▸ **Work request**: Look through the records below and copy each line that includes the word "lines".

▸ **Material supplied**:
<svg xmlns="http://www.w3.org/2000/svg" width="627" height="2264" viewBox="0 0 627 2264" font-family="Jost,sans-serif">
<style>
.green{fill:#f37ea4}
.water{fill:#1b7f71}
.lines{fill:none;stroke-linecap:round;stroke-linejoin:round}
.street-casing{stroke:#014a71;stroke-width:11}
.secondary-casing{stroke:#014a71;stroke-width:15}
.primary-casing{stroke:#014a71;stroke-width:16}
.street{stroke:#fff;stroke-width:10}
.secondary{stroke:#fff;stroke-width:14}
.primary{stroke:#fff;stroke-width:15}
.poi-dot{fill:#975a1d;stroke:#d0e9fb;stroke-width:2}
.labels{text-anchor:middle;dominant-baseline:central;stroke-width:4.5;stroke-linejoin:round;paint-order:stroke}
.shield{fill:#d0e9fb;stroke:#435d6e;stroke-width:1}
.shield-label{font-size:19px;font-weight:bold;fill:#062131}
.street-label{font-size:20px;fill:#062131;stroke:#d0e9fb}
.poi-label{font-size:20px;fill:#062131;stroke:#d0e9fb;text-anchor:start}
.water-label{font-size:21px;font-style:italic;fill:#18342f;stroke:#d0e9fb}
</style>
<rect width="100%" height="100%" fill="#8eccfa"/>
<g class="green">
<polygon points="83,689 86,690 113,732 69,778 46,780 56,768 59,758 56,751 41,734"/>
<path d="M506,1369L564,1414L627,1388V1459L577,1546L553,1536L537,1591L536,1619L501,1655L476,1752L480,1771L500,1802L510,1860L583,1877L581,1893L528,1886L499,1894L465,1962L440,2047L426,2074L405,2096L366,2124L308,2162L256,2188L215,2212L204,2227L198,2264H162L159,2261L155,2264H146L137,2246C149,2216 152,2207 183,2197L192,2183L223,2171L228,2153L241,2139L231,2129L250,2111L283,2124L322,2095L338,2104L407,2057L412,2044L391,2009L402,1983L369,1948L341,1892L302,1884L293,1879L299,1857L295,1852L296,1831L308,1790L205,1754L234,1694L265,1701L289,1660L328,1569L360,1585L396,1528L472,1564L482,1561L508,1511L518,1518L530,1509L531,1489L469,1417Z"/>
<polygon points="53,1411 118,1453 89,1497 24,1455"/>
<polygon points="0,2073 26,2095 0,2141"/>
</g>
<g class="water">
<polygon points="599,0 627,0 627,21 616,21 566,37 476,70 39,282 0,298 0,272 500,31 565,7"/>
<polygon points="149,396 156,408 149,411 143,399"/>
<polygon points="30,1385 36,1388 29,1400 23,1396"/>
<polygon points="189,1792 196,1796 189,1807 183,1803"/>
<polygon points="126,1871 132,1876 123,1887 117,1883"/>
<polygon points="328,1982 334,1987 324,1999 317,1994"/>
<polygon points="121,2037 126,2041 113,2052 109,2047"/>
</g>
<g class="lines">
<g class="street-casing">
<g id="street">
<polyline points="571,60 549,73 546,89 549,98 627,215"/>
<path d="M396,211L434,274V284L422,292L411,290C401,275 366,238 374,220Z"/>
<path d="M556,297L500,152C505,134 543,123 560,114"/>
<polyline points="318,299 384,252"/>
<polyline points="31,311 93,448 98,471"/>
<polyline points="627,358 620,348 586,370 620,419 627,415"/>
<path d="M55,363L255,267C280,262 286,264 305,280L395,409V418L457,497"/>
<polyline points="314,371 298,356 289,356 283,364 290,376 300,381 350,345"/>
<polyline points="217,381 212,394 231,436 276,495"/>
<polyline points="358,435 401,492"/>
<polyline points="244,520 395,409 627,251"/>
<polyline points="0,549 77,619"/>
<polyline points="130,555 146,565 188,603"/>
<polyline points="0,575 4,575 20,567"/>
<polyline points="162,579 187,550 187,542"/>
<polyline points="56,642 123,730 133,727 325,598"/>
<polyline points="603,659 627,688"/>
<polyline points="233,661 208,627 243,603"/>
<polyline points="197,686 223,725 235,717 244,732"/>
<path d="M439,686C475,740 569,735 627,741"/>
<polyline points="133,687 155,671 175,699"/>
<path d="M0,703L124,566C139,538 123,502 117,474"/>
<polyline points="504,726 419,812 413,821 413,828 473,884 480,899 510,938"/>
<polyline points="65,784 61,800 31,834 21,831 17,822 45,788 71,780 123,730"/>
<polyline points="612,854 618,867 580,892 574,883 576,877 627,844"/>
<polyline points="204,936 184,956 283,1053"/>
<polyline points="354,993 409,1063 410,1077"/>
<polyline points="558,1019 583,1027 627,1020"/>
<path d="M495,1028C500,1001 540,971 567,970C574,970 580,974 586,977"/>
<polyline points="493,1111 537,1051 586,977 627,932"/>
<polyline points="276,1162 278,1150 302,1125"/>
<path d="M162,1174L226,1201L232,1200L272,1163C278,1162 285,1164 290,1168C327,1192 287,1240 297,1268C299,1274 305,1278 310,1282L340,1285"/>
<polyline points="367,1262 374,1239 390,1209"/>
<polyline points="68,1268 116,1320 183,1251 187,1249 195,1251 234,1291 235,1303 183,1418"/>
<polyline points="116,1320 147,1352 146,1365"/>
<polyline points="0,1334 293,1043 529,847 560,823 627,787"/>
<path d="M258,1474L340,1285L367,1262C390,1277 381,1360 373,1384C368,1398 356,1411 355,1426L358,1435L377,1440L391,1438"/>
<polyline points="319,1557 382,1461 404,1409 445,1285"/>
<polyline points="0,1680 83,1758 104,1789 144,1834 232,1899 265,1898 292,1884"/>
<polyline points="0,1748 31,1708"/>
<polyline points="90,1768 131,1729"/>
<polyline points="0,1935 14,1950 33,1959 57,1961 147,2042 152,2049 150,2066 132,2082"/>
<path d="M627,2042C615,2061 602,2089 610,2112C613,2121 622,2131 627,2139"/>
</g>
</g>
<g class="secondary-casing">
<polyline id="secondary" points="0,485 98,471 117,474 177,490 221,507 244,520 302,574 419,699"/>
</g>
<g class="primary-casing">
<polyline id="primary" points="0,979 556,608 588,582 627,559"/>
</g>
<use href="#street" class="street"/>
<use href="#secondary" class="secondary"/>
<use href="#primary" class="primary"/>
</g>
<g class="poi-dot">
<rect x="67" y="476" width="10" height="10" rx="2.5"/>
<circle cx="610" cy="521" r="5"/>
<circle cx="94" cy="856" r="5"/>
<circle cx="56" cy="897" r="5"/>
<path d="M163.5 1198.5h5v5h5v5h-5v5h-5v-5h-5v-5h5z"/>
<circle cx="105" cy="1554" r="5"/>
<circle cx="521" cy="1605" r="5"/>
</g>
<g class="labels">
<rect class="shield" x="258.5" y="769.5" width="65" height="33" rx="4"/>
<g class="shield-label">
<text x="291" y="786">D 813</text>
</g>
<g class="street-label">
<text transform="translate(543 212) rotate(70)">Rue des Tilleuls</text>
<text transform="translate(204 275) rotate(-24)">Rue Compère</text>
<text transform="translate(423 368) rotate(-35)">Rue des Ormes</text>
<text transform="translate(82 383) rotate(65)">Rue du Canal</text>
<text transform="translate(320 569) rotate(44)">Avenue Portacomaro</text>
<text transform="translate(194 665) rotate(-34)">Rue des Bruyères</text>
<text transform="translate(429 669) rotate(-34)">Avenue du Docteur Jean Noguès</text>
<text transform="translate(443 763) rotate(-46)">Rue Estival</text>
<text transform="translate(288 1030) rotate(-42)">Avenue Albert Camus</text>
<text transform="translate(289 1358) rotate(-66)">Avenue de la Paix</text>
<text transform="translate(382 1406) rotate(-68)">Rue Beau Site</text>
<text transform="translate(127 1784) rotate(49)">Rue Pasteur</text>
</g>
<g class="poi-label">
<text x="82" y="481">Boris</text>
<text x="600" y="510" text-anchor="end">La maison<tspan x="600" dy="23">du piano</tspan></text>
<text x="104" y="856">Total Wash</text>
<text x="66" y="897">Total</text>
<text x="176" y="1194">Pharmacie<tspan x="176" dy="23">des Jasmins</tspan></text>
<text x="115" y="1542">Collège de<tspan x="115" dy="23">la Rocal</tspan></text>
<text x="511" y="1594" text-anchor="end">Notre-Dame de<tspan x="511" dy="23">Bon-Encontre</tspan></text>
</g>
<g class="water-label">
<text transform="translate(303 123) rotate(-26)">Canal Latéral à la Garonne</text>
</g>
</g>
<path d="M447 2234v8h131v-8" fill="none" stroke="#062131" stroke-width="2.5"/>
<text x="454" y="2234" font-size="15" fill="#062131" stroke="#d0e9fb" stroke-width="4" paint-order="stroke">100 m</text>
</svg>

▸ **Written response**:
.lines{fill:none;stroke-linecap:round;stroke-linejoin:round}
<g class="lines">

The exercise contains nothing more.